Adia has recently learned to crawl, which is detailed at Mommy's blog. She is terrible. She will find whatever might be left on the floor after Chrissy vacuumed and eat it. It's usually some kind of hair. The other day I think she found dog hair. There's never been a dog in our apartment.

This has led to somewhat of an existential crisis for Chrissy, given that she's always been morally opposed to vacuuming and cleaning floors, and we must do it constantly. When we got used to living with each other, our deal was that I would avoid taking out the trash and she would never have to clean the floor.

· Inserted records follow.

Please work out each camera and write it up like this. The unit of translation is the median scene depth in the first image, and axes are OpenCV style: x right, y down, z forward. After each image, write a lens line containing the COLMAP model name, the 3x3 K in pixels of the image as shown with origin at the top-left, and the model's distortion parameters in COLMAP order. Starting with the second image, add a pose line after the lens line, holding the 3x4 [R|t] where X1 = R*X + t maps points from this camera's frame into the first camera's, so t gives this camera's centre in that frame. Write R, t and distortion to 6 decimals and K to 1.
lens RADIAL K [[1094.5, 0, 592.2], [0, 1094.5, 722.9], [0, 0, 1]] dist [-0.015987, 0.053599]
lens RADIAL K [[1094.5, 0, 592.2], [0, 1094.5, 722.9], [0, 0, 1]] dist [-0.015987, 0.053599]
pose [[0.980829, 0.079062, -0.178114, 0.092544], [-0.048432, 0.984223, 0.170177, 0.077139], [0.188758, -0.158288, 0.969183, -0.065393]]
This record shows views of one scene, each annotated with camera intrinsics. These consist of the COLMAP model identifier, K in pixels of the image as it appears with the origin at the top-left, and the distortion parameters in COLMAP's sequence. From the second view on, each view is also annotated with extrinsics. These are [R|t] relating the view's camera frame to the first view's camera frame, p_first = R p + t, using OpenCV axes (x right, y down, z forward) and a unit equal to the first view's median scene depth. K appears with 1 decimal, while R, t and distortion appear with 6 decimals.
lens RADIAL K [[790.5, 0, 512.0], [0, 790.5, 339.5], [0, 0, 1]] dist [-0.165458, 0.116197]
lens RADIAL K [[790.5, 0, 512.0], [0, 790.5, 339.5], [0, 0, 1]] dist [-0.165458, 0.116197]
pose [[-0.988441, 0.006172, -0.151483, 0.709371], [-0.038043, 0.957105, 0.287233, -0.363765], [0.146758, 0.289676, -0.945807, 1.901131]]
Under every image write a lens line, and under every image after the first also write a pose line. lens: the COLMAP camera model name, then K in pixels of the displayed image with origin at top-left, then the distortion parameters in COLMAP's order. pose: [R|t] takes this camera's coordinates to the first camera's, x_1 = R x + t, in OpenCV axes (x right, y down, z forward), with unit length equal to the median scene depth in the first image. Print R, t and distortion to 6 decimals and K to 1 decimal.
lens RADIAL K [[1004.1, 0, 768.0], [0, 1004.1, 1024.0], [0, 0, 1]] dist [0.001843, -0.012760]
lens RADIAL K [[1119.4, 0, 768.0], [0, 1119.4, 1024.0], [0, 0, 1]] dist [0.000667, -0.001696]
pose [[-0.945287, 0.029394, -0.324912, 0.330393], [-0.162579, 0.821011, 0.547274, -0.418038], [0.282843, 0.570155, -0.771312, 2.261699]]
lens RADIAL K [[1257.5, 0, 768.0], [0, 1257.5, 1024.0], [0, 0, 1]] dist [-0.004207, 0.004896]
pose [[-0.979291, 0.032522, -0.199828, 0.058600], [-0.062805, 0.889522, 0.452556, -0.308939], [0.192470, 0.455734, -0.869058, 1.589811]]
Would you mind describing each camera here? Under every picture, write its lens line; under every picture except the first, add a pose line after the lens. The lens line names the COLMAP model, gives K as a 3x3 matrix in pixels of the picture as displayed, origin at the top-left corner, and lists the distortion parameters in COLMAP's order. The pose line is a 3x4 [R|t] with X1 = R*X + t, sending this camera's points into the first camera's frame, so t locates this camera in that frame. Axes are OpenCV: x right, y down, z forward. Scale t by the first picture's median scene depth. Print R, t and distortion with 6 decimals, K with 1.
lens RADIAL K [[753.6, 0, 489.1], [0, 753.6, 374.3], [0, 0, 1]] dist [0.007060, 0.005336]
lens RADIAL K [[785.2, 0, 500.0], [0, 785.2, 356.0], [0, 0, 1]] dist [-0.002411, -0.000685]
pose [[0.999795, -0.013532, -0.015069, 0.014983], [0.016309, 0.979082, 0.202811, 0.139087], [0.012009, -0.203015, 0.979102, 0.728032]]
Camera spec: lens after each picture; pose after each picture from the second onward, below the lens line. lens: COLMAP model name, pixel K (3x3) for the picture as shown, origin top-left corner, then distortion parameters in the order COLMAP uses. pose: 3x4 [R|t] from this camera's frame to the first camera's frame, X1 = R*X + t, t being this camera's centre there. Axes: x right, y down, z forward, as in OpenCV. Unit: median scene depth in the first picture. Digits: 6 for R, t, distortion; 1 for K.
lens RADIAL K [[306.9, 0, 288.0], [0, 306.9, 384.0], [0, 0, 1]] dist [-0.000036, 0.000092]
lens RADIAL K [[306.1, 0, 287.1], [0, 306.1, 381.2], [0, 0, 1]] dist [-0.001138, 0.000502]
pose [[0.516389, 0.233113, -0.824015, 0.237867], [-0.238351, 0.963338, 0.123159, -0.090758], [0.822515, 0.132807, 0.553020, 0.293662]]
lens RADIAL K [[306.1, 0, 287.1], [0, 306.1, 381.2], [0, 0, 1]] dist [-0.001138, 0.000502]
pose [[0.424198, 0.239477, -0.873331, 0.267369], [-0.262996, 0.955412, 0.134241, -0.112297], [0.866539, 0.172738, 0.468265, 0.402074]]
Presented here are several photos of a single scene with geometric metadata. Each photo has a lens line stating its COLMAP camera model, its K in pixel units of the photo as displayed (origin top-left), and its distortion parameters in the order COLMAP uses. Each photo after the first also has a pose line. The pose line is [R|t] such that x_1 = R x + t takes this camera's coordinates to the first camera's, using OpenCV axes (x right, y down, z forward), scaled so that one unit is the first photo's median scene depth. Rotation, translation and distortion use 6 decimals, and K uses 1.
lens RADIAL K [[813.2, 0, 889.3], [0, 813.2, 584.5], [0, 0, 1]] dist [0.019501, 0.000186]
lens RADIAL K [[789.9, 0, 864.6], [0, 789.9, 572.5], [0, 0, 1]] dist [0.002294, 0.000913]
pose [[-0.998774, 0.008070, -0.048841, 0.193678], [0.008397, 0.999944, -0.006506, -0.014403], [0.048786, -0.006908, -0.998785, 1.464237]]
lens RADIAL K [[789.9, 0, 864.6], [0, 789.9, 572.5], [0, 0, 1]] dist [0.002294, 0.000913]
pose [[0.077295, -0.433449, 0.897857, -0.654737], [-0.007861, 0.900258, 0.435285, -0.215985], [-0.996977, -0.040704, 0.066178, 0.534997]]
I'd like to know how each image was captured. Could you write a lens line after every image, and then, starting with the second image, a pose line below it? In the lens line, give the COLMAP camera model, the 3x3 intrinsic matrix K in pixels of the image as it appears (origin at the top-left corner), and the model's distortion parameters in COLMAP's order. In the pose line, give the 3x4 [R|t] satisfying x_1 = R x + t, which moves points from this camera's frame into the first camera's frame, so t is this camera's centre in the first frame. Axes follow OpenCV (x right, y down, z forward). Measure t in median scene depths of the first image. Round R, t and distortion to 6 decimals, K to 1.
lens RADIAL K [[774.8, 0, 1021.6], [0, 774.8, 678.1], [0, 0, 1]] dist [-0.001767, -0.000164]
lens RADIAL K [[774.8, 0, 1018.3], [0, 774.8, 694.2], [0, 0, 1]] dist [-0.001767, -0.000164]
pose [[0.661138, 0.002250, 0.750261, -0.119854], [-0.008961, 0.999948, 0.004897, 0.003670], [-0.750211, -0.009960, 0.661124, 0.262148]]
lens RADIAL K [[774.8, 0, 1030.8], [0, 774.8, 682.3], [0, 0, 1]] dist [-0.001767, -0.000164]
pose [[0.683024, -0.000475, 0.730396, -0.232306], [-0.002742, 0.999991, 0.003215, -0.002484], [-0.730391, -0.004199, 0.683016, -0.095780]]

This morning she vacuumed and I took out the trash and we didn't even notice we were doing each other's jobs. This child has made a mockery of values.

I would like to send a memo to anyone who's sent me a full manuscript in the last few months and is chewing their toes waiting for a response. (I'm looking at you, Jaden.) I am swamped with many things, as is the nature of a part-time agent, and I want to give your book the time it deserves. So I doubt I'll read these before the new year. Sorry. They are on my list of things to do, and they will get done, but at the moment there are a thousand other things screaming for attention.

Think of it as your first lesson in the excruciating slowness of the publishing industry. It's a lot like someone I dated in college. By the time she got around to a definite idea of what our relationship meant, I was starting not to care. Isn't that reassuring?